Les mesures prévues à l’international pour améliorer la conformité aux normes de travail et la compétitivité dans les chaînes d’approvisionnement, comme celles prévues par le programme Better Work de l’OIT et l’IFC, se superposent. La plupart prévoient pour atteindre leur but d’assurer la formation des travailleurs et de leurs managers, améliorer le reporting, mais stagnent dans la recherche de mesures innovantes, sortant des standards entendus. Cependant toutes ces démarches démontrent une forte volonté au niveau international, des consommateurs comme des multinationales pour solutionner le problème des conditions de travail déplorables dans les chaines d’approvisionnement textile. La réponse se doit d’être plus complexe qu’une simple confédération de volontés, de nombreux enjeux en dépendent et les habitudes sont d’autant plus dures à changer.

Malgré l’engagement affiché de beaucoup de marques de textile, qu’est ce qui limite aujourd’hui le pouvoir de l’industrie à changer les conditions de vie des travailleurs les plus pauvres ?

La coordination des travaux entre l’ensemble des acteurs, et pas seulement les entreprises européennes donneuses d’ordre, plus de moyens pour que les Etats fassent respecter les réglementations internationales sur le travail ainsi que les droits humains, une facilitation de la représentation syndicale dans ces pays qui n’ont pas cette culture… les leviers sont nombreux et pas tous du ressort des entreprises. Les accords d’échange bilatéraux entre ces pays et l’Europe prévoient ainsi des règles sur le respect du droit du travail et des droits humains… ces accords ne sont pas respectés… car nous avons aussi besoin de leur vendre des produits de plus haute technologie pour garantir notre propre activité économique ainsi que notre paix sociale. C’est aussi une question de volonté politique.

Depuis le Rana Plaza, les choses se sont améliorées sur un certain nombre de points mais bien évidemment tout ne peut se faire en si peu de temps et sans traiter l’ensemble des secteurs, pas seulement celui du textile, sans plus de moyens et de volonté politique des autres acteurs notamment politiques locaux. Les audits viennent finalement remplacer les contrôles des autorités locales… les entreprises ne peuvent remplacer les Etats jusque dans la fixation de salaire minimum ou de salaire décent.

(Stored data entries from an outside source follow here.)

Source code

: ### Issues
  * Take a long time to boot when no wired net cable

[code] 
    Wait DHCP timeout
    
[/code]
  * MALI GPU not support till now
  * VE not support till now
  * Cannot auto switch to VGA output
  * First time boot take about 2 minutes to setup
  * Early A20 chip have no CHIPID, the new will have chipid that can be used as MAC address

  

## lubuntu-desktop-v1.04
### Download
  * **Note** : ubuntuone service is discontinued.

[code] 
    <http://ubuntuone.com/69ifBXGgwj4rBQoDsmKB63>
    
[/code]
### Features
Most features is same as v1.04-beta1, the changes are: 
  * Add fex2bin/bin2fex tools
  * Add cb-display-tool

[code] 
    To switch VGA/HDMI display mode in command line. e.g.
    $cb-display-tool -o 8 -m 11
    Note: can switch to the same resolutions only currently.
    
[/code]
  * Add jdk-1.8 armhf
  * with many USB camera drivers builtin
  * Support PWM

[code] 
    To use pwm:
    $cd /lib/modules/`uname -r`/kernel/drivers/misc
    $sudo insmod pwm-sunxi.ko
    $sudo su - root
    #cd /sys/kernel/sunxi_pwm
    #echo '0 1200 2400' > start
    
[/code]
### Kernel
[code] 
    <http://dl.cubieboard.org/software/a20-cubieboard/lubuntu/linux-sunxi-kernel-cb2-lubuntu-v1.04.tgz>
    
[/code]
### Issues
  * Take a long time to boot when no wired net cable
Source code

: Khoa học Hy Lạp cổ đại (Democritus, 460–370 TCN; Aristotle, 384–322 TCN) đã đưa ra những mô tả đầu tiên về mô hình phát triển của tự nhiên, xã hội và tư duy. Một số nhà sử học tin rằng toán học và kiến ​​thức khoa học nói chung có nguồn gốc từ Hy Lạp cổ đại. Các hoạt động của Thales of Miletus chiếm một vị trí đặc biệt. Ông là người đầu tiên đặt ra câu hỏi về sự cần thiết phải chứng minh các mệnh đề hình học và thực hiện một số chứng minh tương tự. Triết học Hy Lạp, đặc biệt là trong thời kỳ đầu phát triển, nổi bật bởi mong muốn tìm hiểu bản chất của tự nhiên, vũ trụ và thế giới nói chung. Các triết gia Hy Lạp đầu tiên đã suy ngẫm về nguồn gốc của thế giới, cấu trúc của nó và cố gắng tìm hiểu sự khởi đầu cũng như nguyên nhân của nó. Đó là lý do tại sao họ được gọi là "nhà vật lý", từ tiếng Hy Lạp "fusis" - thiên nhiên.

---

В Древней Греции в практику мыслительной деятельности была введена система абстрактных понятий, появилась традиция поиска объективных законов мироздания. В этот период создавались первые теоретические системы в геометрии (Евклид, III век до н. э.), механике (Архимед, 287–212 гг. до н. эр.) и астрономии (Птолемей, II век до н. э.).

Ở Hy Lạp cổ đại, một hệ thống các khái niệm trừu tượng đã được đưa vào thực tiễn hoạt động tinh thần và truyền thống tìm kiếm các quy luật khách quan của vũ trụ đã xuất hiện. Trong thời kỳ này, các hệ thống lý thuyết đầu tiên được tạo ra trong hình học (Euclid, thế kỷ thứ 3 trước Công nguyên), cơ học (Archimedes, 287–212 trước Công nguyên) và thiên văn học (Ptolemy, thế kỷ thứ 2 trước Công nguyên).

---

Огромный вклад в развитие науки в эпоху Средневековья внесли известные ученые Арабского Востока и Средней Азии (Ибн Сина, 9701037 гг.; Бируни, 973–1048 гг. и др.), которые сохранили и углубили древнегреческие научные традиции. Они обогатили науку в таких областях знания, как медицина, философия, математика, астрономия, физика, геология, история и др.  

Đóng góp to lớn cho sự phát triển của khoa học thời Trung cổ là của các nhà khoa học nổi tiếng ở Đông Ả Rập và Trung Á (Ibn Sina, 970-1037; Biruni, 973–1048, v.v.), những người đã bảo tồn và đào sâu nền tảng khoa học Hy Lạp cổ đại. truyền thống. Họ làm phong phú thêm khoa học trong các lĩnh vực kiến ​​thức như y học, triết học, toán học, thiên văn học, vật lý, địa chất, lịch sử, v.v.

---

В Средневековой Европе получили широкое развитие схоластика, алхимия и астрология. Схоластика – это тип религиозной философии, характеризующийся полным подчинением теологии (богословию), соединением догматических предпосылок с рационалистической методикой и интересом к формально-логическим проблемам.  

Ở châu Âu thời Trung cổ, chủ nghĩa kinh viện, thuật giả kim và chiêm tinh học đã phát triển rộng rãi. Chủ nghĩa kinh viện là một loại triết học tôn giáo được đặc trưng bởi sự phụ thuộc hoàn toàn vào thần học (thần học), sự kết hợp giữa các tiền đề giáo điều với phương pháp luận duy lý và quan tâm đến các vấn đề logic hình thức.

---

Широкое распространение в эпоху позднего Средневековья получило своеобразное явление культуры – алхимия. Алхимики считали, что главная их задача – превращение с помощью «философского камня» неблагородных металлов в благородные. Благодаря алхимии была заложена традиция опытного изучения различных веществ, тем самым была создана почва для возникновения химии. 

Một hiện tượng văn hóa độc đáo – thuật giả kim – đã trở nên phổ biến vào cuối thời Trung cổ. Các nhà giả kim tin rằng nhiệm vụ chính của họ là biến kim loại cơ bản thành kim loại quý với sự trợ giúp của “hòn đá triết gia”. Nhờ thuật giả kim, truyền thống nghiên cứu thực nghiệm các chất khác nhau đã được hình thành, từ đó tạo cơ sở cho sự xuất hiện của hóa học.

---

Même Patagonia, marque fortement engagée sur ces questions, n’est pas certaine que tous ses fournisseurs, notamment dans certains pays à la démocratie naissante, soient parfaitement respectueux de toutes les conventions internationales mais continue à rechercher et mettre en place des systèmes de production éthique. C’est de toute façon une attente forte des citoyens des pays développés et notamment de l’Homo Ethicus Numéricus qui exprime fortement ces attentes par des mobilisations en ligne, des campagnes de boycott et bientôt des class actions en ligne. Avec cette ambiguïté qu’il n’a peut-être pas les moyens de payer le prix juste pour son éthique.